---------- Material for this task ----------

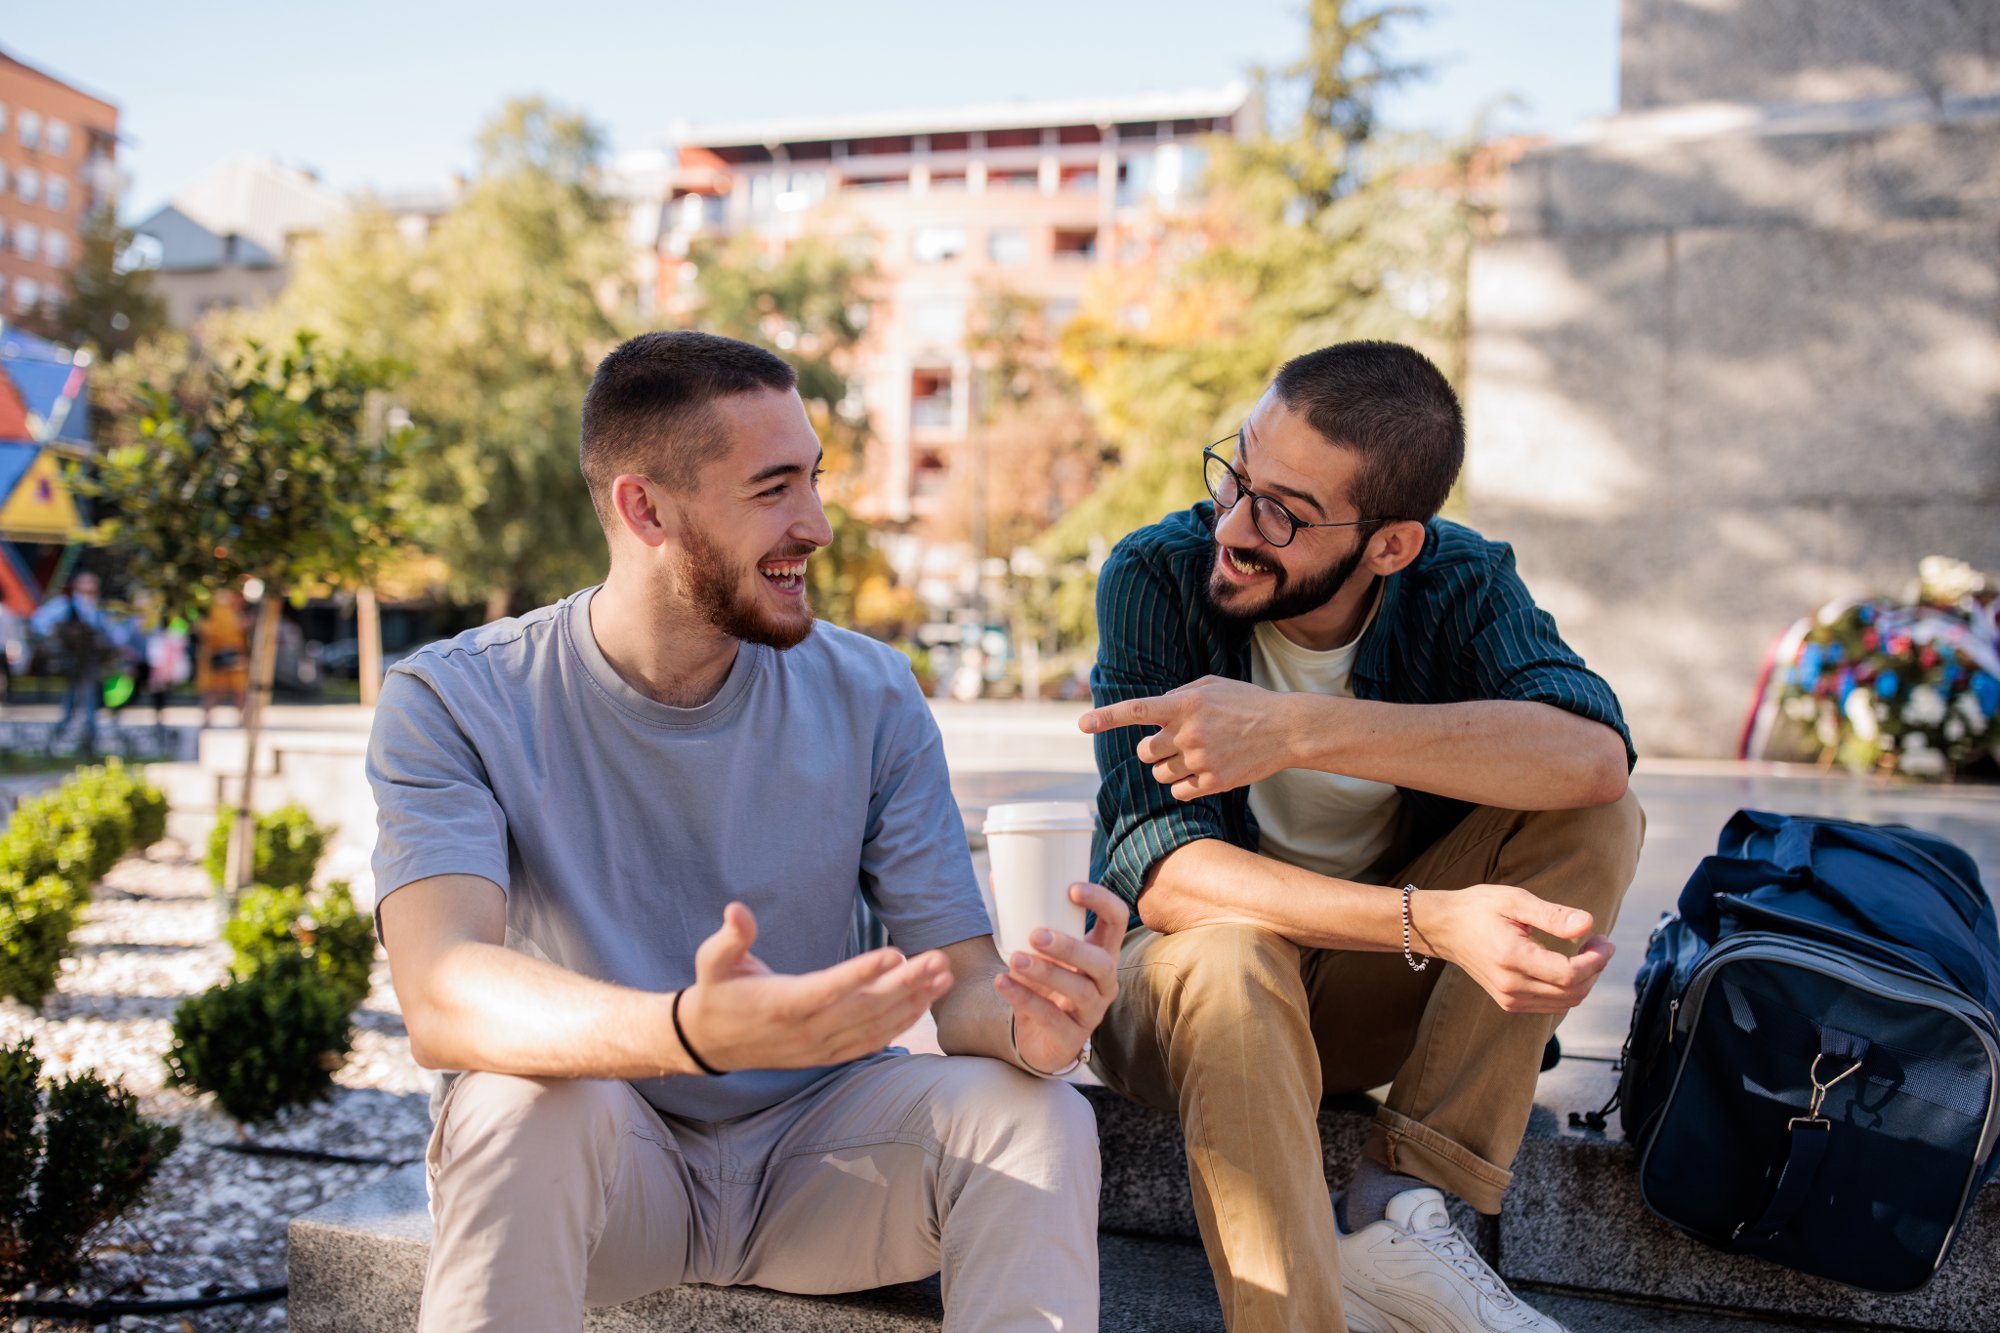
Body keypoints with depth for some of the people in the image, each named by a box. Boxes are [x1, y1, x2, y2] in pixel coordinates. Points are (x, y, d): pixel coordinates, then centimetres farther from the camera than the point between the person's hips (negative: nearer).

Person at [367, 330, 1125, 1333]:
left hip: (813, 1157, 2)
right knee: (537, 1099, -34)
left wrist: (1029, 1022, -33)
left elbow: (960, 978, -7)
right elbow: (441, 998, -29)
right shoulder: (455, 704, -13)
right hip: (598, 1172, -1)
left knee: (1034, 1113, -25)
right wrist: (690, 1031, -49)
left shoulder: (871, 699, -4)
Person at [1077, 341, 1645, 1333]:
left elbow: (1594, 757, -32)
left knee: (1597, 821, -19)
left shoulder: (1458, 582, -12)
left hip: (1376, 989, 3)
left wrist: (1301, 729, -41)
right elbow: (1160, 875, -28)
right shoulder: (1155, 577, -19)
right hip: (1190, 988, -3)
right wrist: (1432, 917, -42)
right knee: (1228, 954, -37)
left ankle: (1400, 1213, -21)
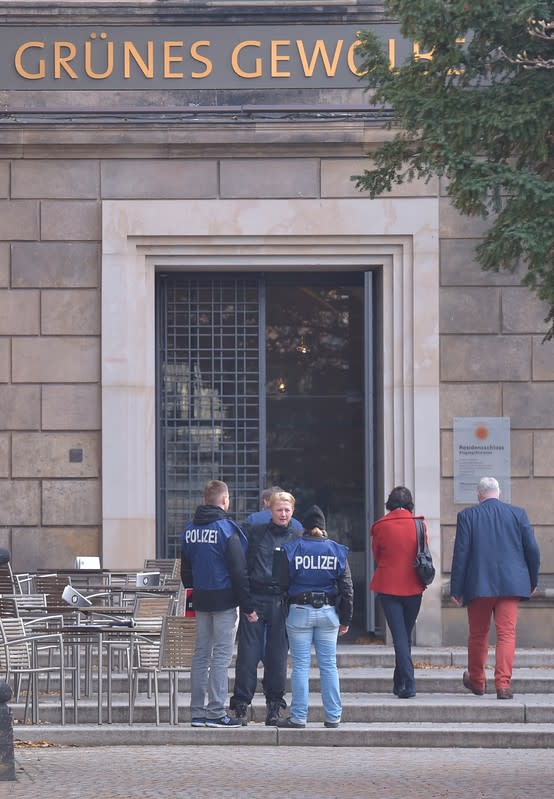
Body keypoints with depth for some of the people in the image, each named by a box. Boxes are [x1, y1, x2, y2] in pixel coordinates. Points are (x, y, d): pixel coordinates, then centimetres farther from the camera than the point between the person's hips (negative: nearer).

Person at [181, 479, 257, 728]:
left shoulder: (190, 530, 8)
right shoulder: (226, 529, -12)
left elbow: (185, 569, 15)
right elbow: (239, 572, -13)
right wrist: (248, 606, -9)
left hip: (201, 600, 6)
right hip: (224, 600, -6)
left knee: (201, 654, 10)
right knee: (221, 656, -4)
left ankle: (197, 712, 11)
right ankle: (216, 713, -6)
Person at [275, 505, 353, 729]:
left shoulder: (292, 549, -3)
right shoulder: (336, 550, 4)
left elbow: (283, 584, -4)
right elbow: (346, 587, 5)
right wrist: (345, 619, 11)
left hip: (300, 612, -2)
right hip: (328, 612, 2)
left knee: (301, 666, 1)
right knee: (328, 665, 7)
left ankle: (298, 717, 1)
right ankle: (333, 716, 9)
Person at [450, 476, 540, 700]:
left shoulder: (467, 516, -2)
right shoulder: (517, 514, 2)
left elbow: (460, 553, -5)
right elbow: (532, 549, 3)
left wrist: (456, 588, -1)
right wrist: (533, 580, 16)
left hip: (479, 586, 0)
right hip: (510, 584, 0)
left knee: (478, 634, 14)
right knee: (507, 633, 0)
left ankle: (476, 681, 29)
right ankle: (503, 684, -11)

----------

It would help to have the listing above repeated exactly, with all images removed.

Answer box:
Body keypoints with depth for some of the people in the image, each named by a box. Boxes are [x1, y1, x2, y2] in pixel coordinates. Points are (x, y, d): pixel coordinates, then centimetres farther from the camera than the point between the person's hips (negative: nearer).

Person at [367, 330, 1125, 1333]:
left hip: (813, 1157, 2)
right knee: (537, 1099, -34)
left wrist: (1029, 1022, -33)
left elbow: (960, 978, -7)
right elbow: (441, 998, -29)
right shoulder: (455, 704, -13)
right hip: (598, 1172, -1)
left knee: (1034, 1113, -25)
right wrist: (690, 1031, -49)
left shoulder: (871, 699, -4)
Person at [1077, 341, 1645, 1333]:
left elbow: (1594, 757, -32)
left knee: (1597, 821, -19)
left shoulder: (1458, 582, -12)
left hip: (1376, 989, 3)
left wrist: (1301, 729, -41)
right elbow: (1160, 875, -28)
right shoulder: (1155, 577, -19)
right hip: (1190, 988, -3)
right wrist: (1432, 917, -42)
right knee: (1228, 954, -37)
left ankle: (1400, 1213, -21)
Body keypoints with depth for some of the people in the image, each named by a box. Boxes are [x1, y1, x2, y2] in pixel coordinates. Points are (x, y, d): pixel coordinates, then centimetres farther from the camera than the point between the person's hips (negative: nearer).

Person at [181, 479, 257, 728]:
left shoulder: (190, 530, 8)
right shoulder: (226, 529, -12)
left elbow: (185, 569, 15)
right elbow: (239, 572, -13)
right wrist: (248, 606, -9)
left hip: (201, 600, 6)
right hip: (224, 600, -6)
left knee: (201, 654, 10)
right knee: (221, 656, -4)
left ankle: (197, 712, 11)
right ankle: (216, 713, -6)
Person at [275, 505, 353, 729]:
left shoulder: (292, 549, -3)
right shoulder: (336, 550, 4)
left elbow: (283, 584, -4)
right elbow: (346, 587, 5)
right wrist: (345, 619, 11)
left hip: (300, 612, -2)
right hip: (328, 612, 2)
left knee: (301, 666, 1)
right knee: (328, 665, 7)
left ankle: (298, 717, 1)
right ankle: (333, 716, 9)
Person at [450, 476, 540, 700]:
left shoulder: (467, 516, -2)
right shoulder: (517, 514, 2)
left elbow: (460, 553, -5)
right elbow: (532, 549, 3)
left wrist: (456, 588, -1)
right wrist: (533, 580, 16)
left hip: (479, 586, 0)
right hip: (510, 584, 0)
left knee: (478, 634, 14)
right knee: (507, 633, 0)
left ankle: (476, 681, 29)
right ankle: (503, 684, -11)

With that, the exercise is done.